▸ TASK INSTRUCTIONS: The records that follow are to be given again exactly, with their pictures omitted.

┌────────

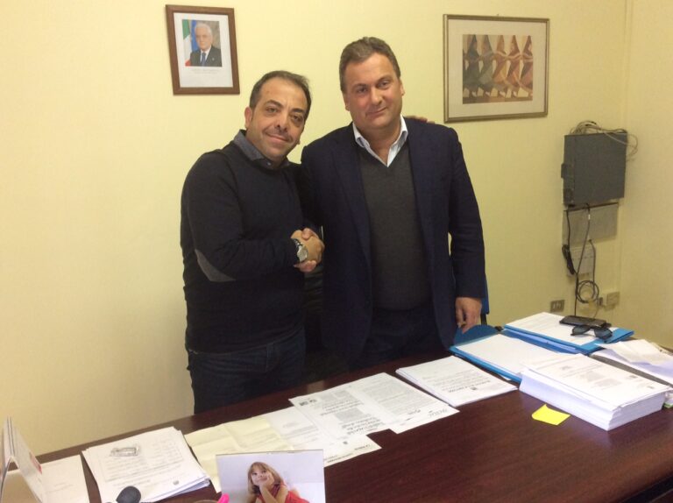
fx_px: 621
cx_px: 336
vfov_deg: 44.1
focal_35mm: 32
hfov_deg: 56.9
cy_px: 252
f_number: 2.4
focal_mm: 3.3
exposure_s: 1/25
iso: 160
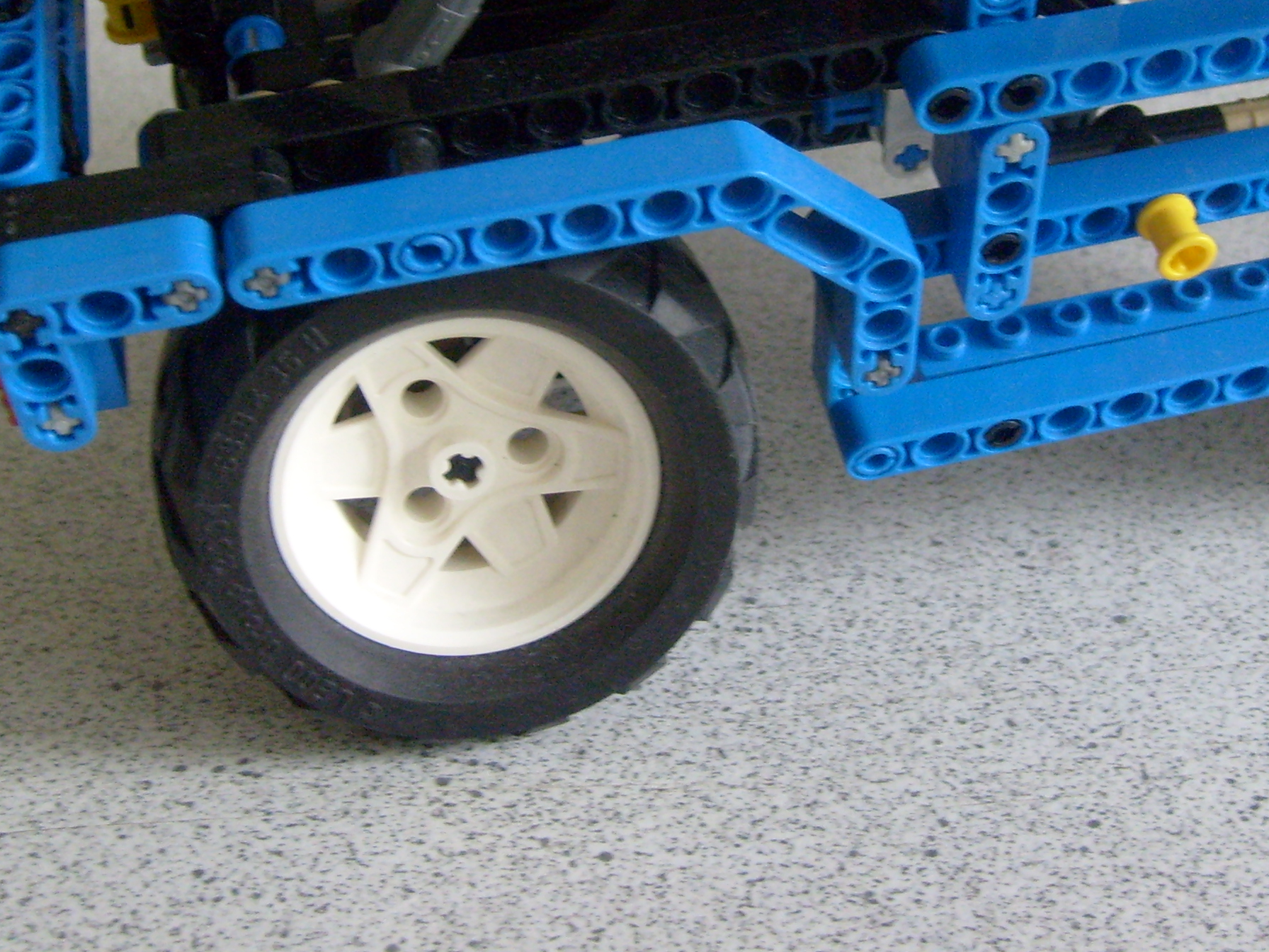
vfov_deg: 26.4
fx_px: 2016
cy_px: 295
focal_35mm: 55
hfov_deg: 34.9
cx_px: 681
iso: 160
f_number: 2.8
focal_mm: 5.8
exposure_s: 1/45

└────────

▸ RESPONSE BELOW:
fx_px: 621
cx_px: 336
vfov_deg: 44.1
focal_35mm: 32
hfov_deg: 56.9
cy_px: 252
f_number: 2.4
focal_mm: 3.3
exposure_s: 1/25
iso: 160
vfov_deg: 26.4
fx_px: 2016
cy_px: 295
focal_35mm: 55
hfov_deg: 34.9
cx_px: 681
iso: 160
f_number: 2.8
focal_mm: 5.8
exposure_s: 1/45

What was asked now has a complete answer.